[PAGE EXTRACT]

The symptoms of a heart attack vary, but here are the most common:
- Squeezing, burning, tightness, fullness, or pressure across the chest, which may radiate to the shoulder, arms (especially the left), neck, jaw, teeth, earlobes, as well as the upper back between the shoulder blades.
- Numbness or tingling in the arms or hands.
- Nausea and vomiting
- Loss of consciousness
Note: You can suffer a heart attack with any or all of these symptoms. If you think you may be experiencing a heart attack, dial 911 immediately.
Can changing my diet reduce risk of a Heart Attack?
Yes! Your diet does impact your risk of heart disease. Modifying your diet to control weight, blood sugar, and cholesterol levels can help you avoid a heart attack, as well as improve your overall health.
Can exercise help prevent heart disease?
Exercise has long been recognized as a way to combat certain coronary risk factors, and it’s a critical part of successful recovery from open heart surgery.
Instructions for exercise will typically be provided by physical therapy, nursing, and inpatient cardiac rehab personnel. Knowing how to gauge your exertion level and take your pulse is helpful for everyone, regardless of your heart health.
Will I need a blood transfusion?
Physicians at Phoenix and Yavapai Cardiac Surgery perform over 90% of routine cardiac operations without giving a single unit of blood. We are key opinion leaders around the world on Patient Blood Management. We use a multi-specialty, multi-modality approach to heart surgery so that surgery is performed without having to rely on blood transfusions, leading to the best possible outcomes.
Patient Blood Management (PBM) is the scientific use of safe and effective medical and surgical techniques designed to conserve a patient’s own blood and decrease bleeding in an effort to improve patient outcome. This technique is design to minimize or avoid the need for the transfusion of donor blood components. Many people refuse blood transfusion of some or all blood products. This could be due to their religious believes (e.g. Jehovah’s witness) while others do so as a result of healthcare concerns or other personal convictions.

[EXERCISE REQUIREMENTS]
In the heart health FAQ, what share of routine cardiac operations do physicians at Phoenix and Yavapai Cardiac Surgery perform without giving a single unit of blood?

[SUPPLIED RECORDS]
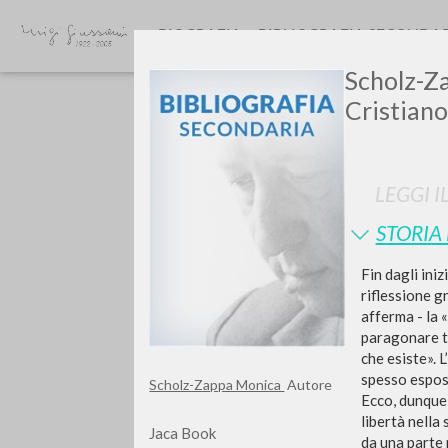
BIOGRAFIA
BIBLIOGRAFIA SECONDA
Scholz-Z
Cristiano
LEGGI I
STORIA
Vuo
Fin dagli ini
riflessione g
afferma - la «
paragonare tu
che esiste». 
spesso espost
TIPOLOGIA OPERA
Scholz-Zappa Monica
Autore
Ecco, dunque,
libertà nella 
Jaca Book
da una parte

...

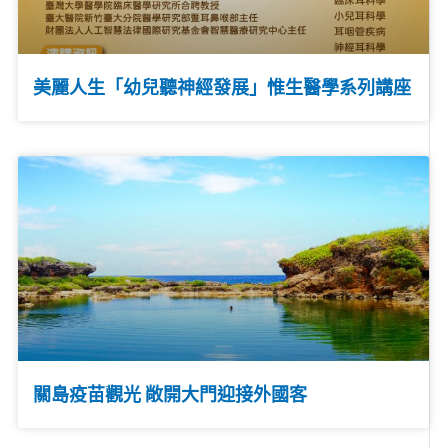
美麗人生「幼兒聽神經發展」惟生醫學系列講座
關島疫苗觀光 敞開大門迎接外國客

[RESPONSE TO THIS TASK]
Over 90%